### Quoted text
——————
Monday, April 23, 2007

Round trip

Last night I returned from Wheaton. Coming home was something of a surreal process. The tiny threads that I'd spun during my 48 hour visit unraveled again as I rode in the back seat to the airport and made my way to A18. This always happens, but somehow it never fails to catch me off guard. I believed that this time would be easier: Fewer people left to see means fewer goodbyes, but somehow it doesn't work that way. There's a cost to returning, more significant than the $108.18 Southwest charges for its services.

Distance has a marvelous way of creating perspective. 600 miles takes only 1 hour 25 minutes gate-to-gate, but somehow it's enough. I hear with envy of K's dream of moving to NY and becoming a freelance author. G's art moves me to silence and wonder. The posters for H's new production prompt significant self-criticism. Have I done anything with myself in the last two years? J reminds me of other things, too. And so I return to Kansas, both shaken and stirred, frustrated with my life and frustrated with my frustration. Artists create, do they not? Writers write. Dancers dance. Readers read. I would claim to be many of these things, yet the actions denoting each are significantly and consistently absent from my life. I am an imposter, riding on the faded coattails of my collegiate enterprise and creativity.
——————
### Data
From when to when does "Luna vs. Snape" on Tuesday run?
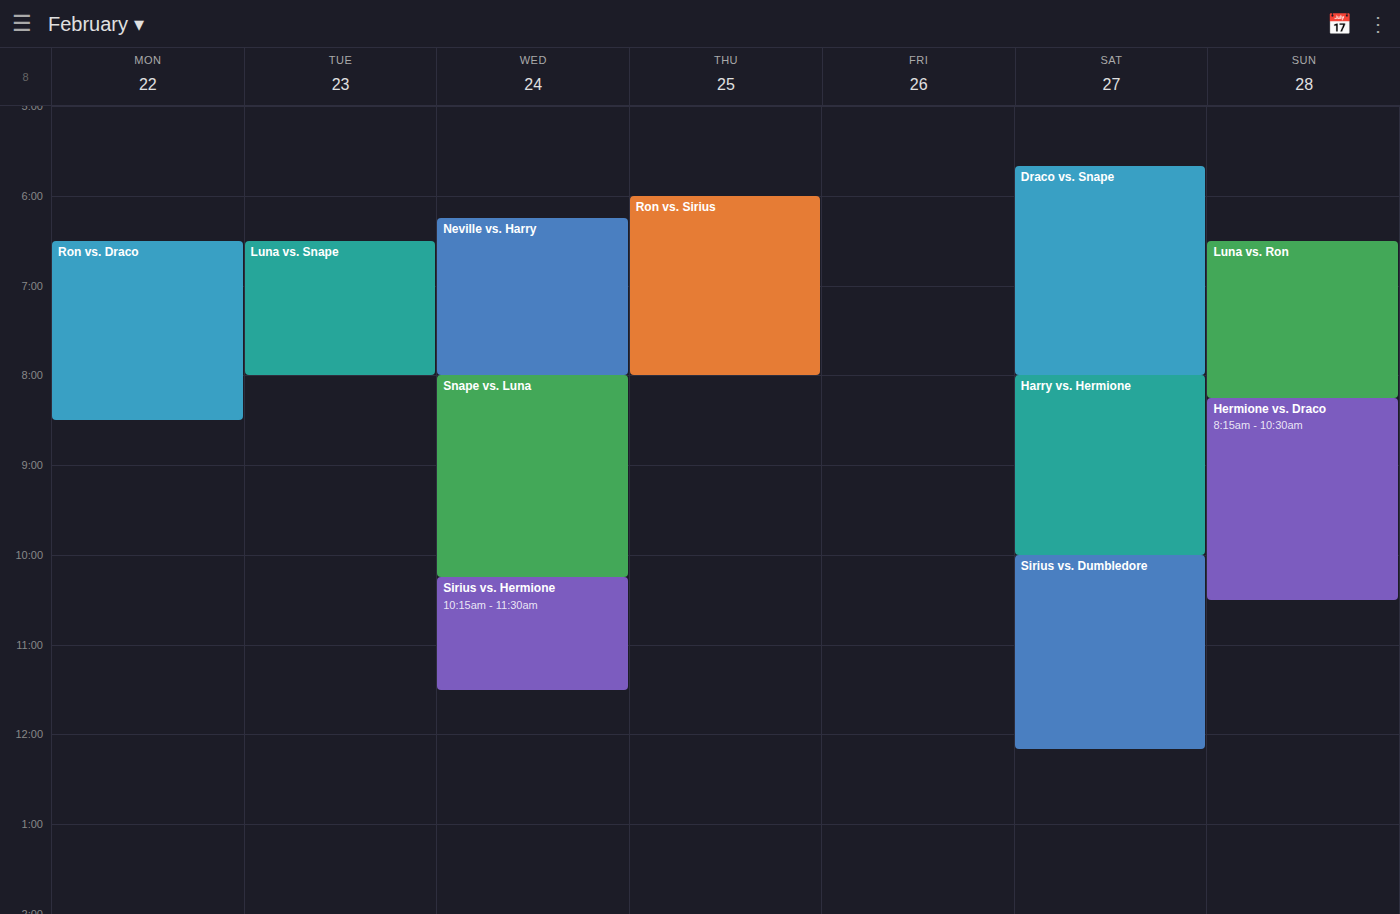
——————
### Challenges
• A. Reproduce the Round trip post word for word, everything from "Monday, April 23, 2007" down to "for its services.".
• B. Carry on with the Round trip post, starting right after its final sentence.
The material isn't needed here.

### Answers to the exercises
• A.
Monday, April 23, 2007

Round trip

Last night I returned from Wheaton. Coming home was something of a surreal process. The tiny threads that I'd spun during my 48 hour visit unraveled again as I rode in the back seat to the airport and made my way to A18. This always happens, but somehow it never fails to catch me off guard. I believed that this time would be easier: Fewer people left to see means fewer goodbyes, but somehow it doesn't work that way. There's a cost to returning, more significant than the $108.18 Southwest charges for its services.

• B.
When I was in third grade, I memorized MLK Jr's famous speech: "I have a dream that one day..." I used to tell people that I wanted to be a rocket scientist, a lawyer, an English professor. Truth be told, I never wanted to be any of those things, but I needed something to tell them when asked. Faulkner, it turns out, was right afterall: Some words are merely shapes to fill a lack. The older I get and the more honest I become, the more glaringly that lack asserts itself. I have no "dream that one day..."; I have merely memorized the dreams of others. My father wants to be a muscician and filmmaker. My sister wants to write and open a bakery. L is off to graduate school. R is an actor. C will be a wife and mother. It's not so much that I'm unhappy with my current life as much as that I despise not knowing what that life should be. (This is, of course, beyond the rather self-evident directive to "Love God and make him known.") I am tired of watching everyone else follow their dreams. I am tired of not having a dream. And I am tired of being too lazy to find it.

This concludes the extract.